The rival developer, Ed Bushor of WHR LLC and Tower Development Inc., was unsuccessful in his bid largely because the lease assignment was Uncle Billy’s to give, and Uncle Billy’s wasn’t willing to assign its lease to Bushor. So Savio, who paid the hotel’s former owner $150,000 for furniture and fixtures, took over Uncle Billy’s initially under the lease and then a revocable permit. His land rent to DLNR is $35,800 a year.
Since then a law firm representing Bushor has complained to DLNR that the Pagoda is hurting the Naniloa, which Bushor turned into the Grand Naniloa Hotel Hilo under Hilton’s DoubleTree brand.
Michael Lam, an attorney with Case Lombardi &Pettit representing Bushor, sent DLNR a letter in August requesting that the agency let Bushor pay one year of his $580,270 annual lease rent in installments over five years because of issues that included “the loss of revenues to the Naniloa resulting from the operation of Uncle Billy’s Hotel (the Pagoda) as a below market rate ‘budget’ property.”
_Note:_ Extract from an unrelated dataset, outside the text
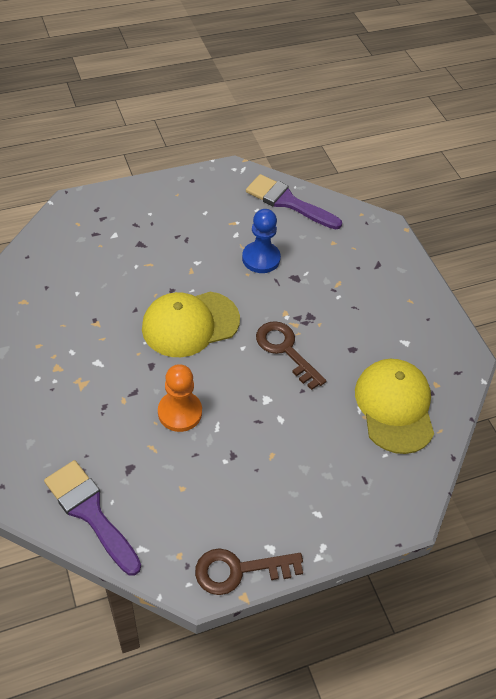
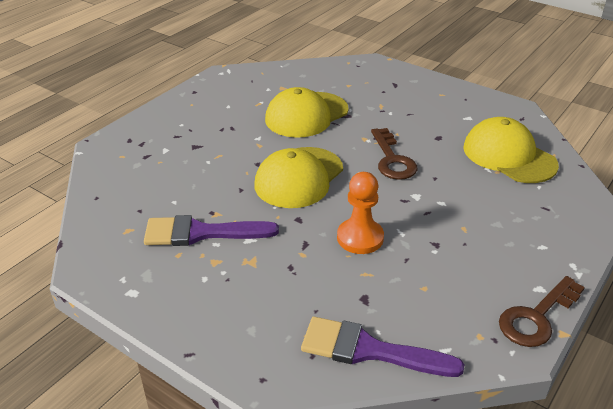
camera: 30 degrees left, 15 degrees down
(261, 258) = (306, 115): blue pawn -> yellow cap
(285, 350) = (392, 159): brown key -> brown key turned 120 degrees counterclockwise
(288, 202) = (286, 76): purple brush -> purple brush (201, 233)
In October, Lam sent another letter asking DLNR to investigate Savio’s use of the Pagoda for University of Hawaii-Hilo student housing in violation of a requirement to operate as a hotel. The letter asked that Sa-vio’s revocable permit be terminated if alleged improper use was confirmed.
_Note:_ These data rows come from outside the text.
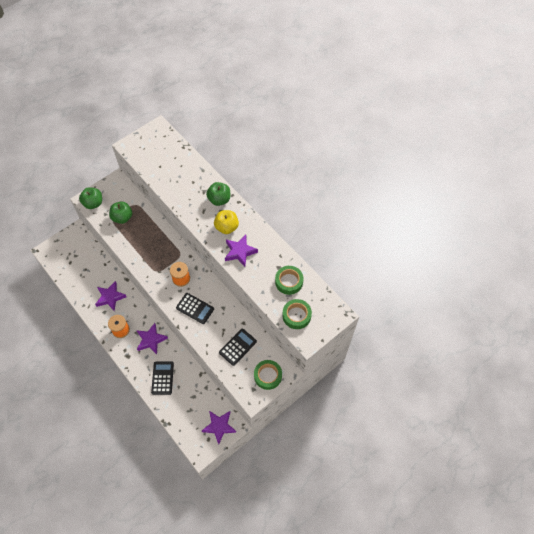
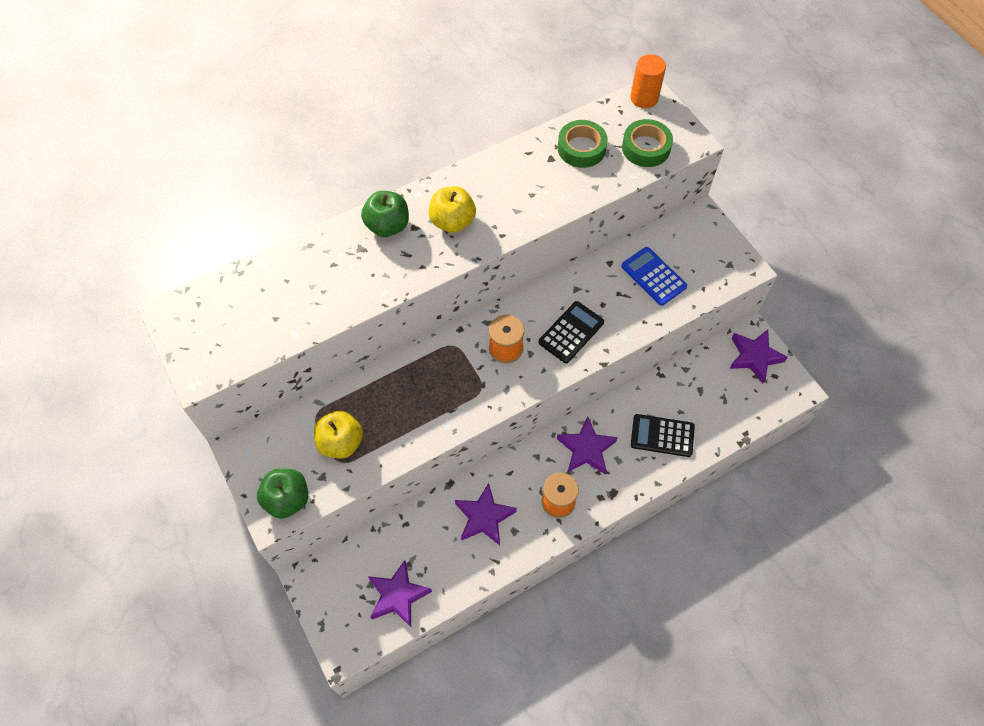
camera: 80 degrees left, 0 degrees up
(122, 217) = (341, 443): green apple -> yellow apple
(238, 347) = (653, 276): black calculator -> blue calculator
(240, 252) = (509, 208): purple star -> purple star (398, 595)
(268, 376) = (708, 242): green tape -> none
(335, 311) = (644, 98): none -> orange cylinder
Savio was renting rooms to students, and advertised rates for the upcoming semester at $2,900 for a studio or $1,760 to share larger rooms.
In an interview, Savio said he was just extending a service that Uncle Billy’s had offered for decades, and that rent from student housing on a nightly basis ($23 for a studio or $30 for a double) was far less than the hotel’s $80 to $90 nightly hotel rate. “We were doing it to help the university,” he said.
Uncle Billy’s didn’t violate its land lease, according to Savio, because students used the hotel for long-term housing but were offered monthly stays. He said students weren’t willing to rent from him by the month because he only had a month-to-month DLNR permit that, if canceled, would put students in a bind to find affordable replacement housing.
So Savio offered semester-long rents. “Technically, I broke the rule a little bit,” he said. “But I think I was trying to be fair.”
After the complaint to DLNR in October, Savio said he discontinued the dorm operation, which he said involved 10 to 15 rooms, though a website his company operates, hawaiistudentsuites.com, still promotes the Hilo Pagoda for student housing.
Bushor, through his attorney, reminded DLNR in a November letter that he wants to compete for the Pagoda site and said a proposal he made to the agency in February remains on the table.
Bushor’s proposal offered to keep Uncle Billy’s open with its roughly 30 employees, maintain the hotel’s 2015 rates and provide free unlimited golf to Uncle Billy’s guests. The written proposal also said Bushor would present a plan to redevelop the hotel into a Hilton Garden Inn or some other use preferred by the county and DLNR.
Bushor could not be reached for comment Friday.
Savio, who wants to keep running the Pagoda, said it’s not possible to build a new hotel of significant size on the site because of parking requirements and shoreline setbacks that weren’t in effect when Uncle Billy’s was built. He anticipates that the county redevelopment agency will want to replace the hotel with a restaurant or green space.
Savio and DLNR agree that the hotel, which has roof leaks, an outdated electrical system, plumbing issues and termite problems, needs to be torn down within five or 10 years and that it is preferable for the property to stay open until demolition.